----- DATA FOR THE TASK
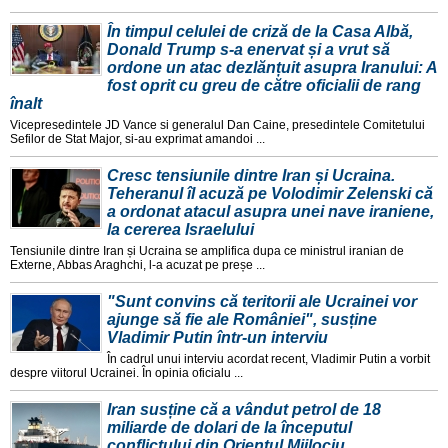
În timpul celulei de criză de la Casa Albă,
Donald Trump s-a enervat și a vrut să
ordone un atac dezlănțuit asupra Iranului: A
fost oprit cu greu de către oficialii de rang
înalt
Vicepresedintele JD Vance si generalul Dan Caine, presedintele Comitetului
Sefilor de Stat Major, si-au exprimat amandoi ...
Cresc tensiunile dintre Iran și Ucraina.
Teheranul îl acuză pe Volodimir Zelenski că
a ordonat atacul asupra unei nave iraniene,
la cererea Israelului
Tensiunile dintre Iran și Ucraina se amplifica dupa ce ministrul iranian de
Externe, Abbas Araghchi, l-a acuzat pe preșe ...
"Sunt convins că teritorii ale Ucrainei vor
ajunge să fie ale României", susține
Vladimir Putin într-un interviu
În cadrul unui interviu acordat recent, Vladimir Putin a vorbit
despre viitorul Ucrainei. În opinia oficialu ...
Iran susține că a vândut petrol de 18
miliarde de dolari de la începutul
conflictului din Orientul Mijlociu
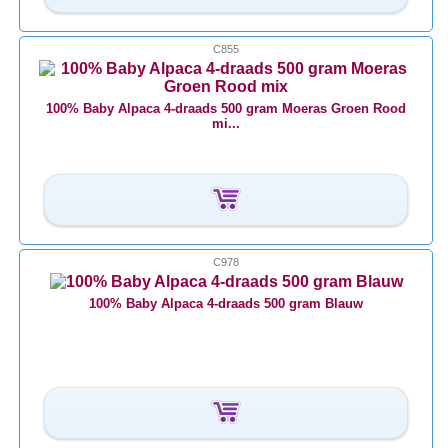
C855
100% Baby Alpaca 4-draads 500 gram Moeras Groen Rood
mi...
C978
100% Baby Alpaca 4-draads 500 gram Blauw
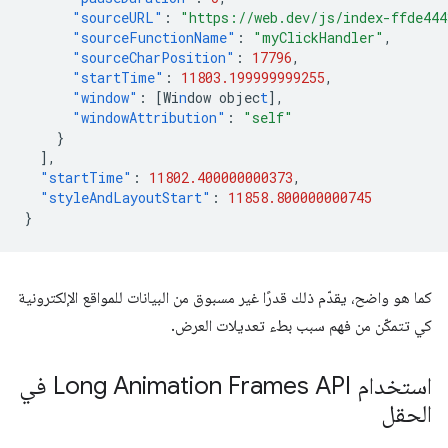
"sourceURL"
:
"https://web.dev/js/index-ffde44
"sourceFunctionName"
:
"myClickHandler"
,
"sourceCharPosition"
:
17796
,
"startTime"
:
11803.199999999255
,
"window"
:
[
Wi
n
dow
objec
t
],
"windowAttribution"
:
"self"
}
],
"startTime"
:
11802.400000000373
,
"styleAndLayoutStart"
:
11858.800000000745
}
كما هو واضح، يقدّم ذلك قدرًا غير مسبوق من البيانات للمواقع الإلكترونية
كي تتمكّن من فهم سبب بطء تعديلات العرض.
استخدام Long Animation Frames API في
الحقل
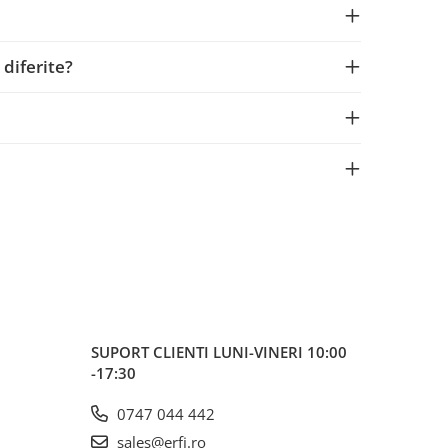
 diferite?
SUPORT CLIENTI
LUNI-VINERI 10:00
-17:30
0747 044 442
sales@erfi.ro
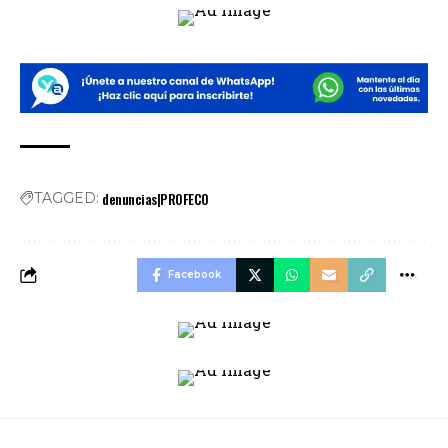
denuncias|PROFECO
TAGGED:
Facebook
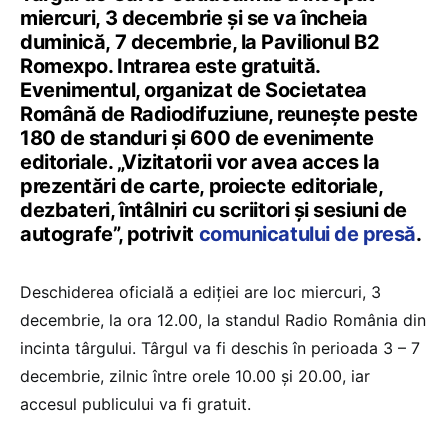
miercuri, 3 decembrie și se va încheia
duminică, 7 decembrie, la Pavilionul B2
Romexpo. Intrarea este gratuită.
Evenimentul, organizat de Societatea
Română de Radiodifuziune, reunește peste
180 de standuri și 600 de evenimente
editoriale. „Vizitatorii vor avea acces la
prezentări de carte, proiecte editoriale,
dezbateri, întâlniri cu scriitori și sesiuni de
autografe”, potrivit
comunicatului de presă
.
Deschiderea oficială a ediției are loc miercuri, 3
decembrie, la ora 12.00, la standul Radio România din
incinta târgului. Târgul va fi deschis în perioada 3 – 7
decembrie, zilnic între orele 10.00 și 20.00, iar
accesul publicului va fi gratuit.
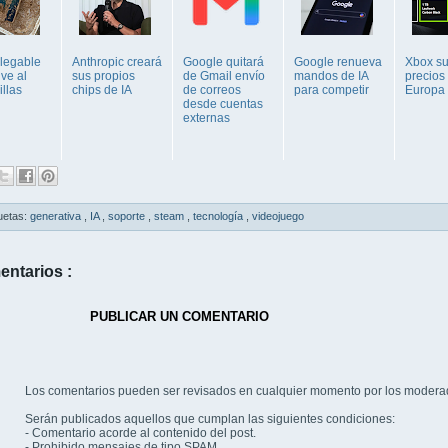
plegable
Anthropic creará
Google quitará
Google renueva
Xbox s
ve al
sus propios
de Gmail envío
mandos de IA
precios
illas
chips de IA
de correos
para competir
Europa
desde cuentas
externas
uetas:
generativa
,
IA
,
soporte
,
steam
,
tecnología
,
videojuego
entarios :
PUBLICAR UN COMENTARIO
Los comentarios pueden ser revisados en cualquier momento por los modera
Serán publicados aquellos que cumplan las siguientes condiciones:
- Comentario acorde al contenido del post.
- Prohibido mensajes de tipo SPAM.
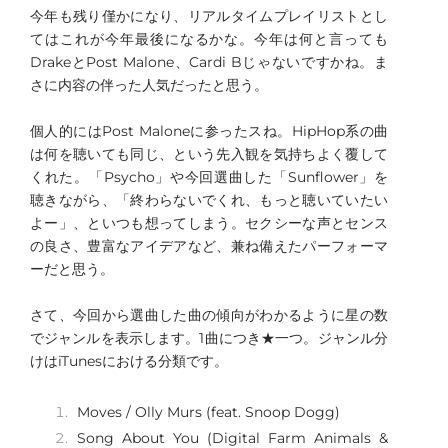
今年も残り僅かになり、リアルタイムプレイリストとし
てはこれが今年最後になるかな。今年は何と言っても
DrakeとPost Malone、Cardi Bじゃないですかね。ま
さに内容の伴った人気だったと思う。
個人的にはPost Maloneに参ったスね。HipHop系の曲
は何を聴いても同じ、という先入観を気持ちよく覆して
くれた。「Psycho」や今回選曲した「Sunflower」を
聴きながら、「終わらないでくれ、もっと聴いていたい
よー」、といつも想ってしまう。セクシーな声とセンス
の良さ、豊富なアイデアなど、兼ね備えたパーフォーマ
ーだと思う。
さて、今回から選曲した曲の傾向がわかるように星の数
でジャンルを表示します。1曲につき★一つ。ジャンル分
けはiTunesにおける分類です。
Moves / Olly Murs (feat. Snoop Dogg)
Song About You (Digital Farm Animals &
----------
• **ABOUT THIS TASK**: Reproduce each line of the material in which the string "Putin" occurs.

• **EXERCISE RESULT**:
Vladimir Putin într-un interviu
În cadrul unui interviu acordat recent, Vladimir Putin a vorbit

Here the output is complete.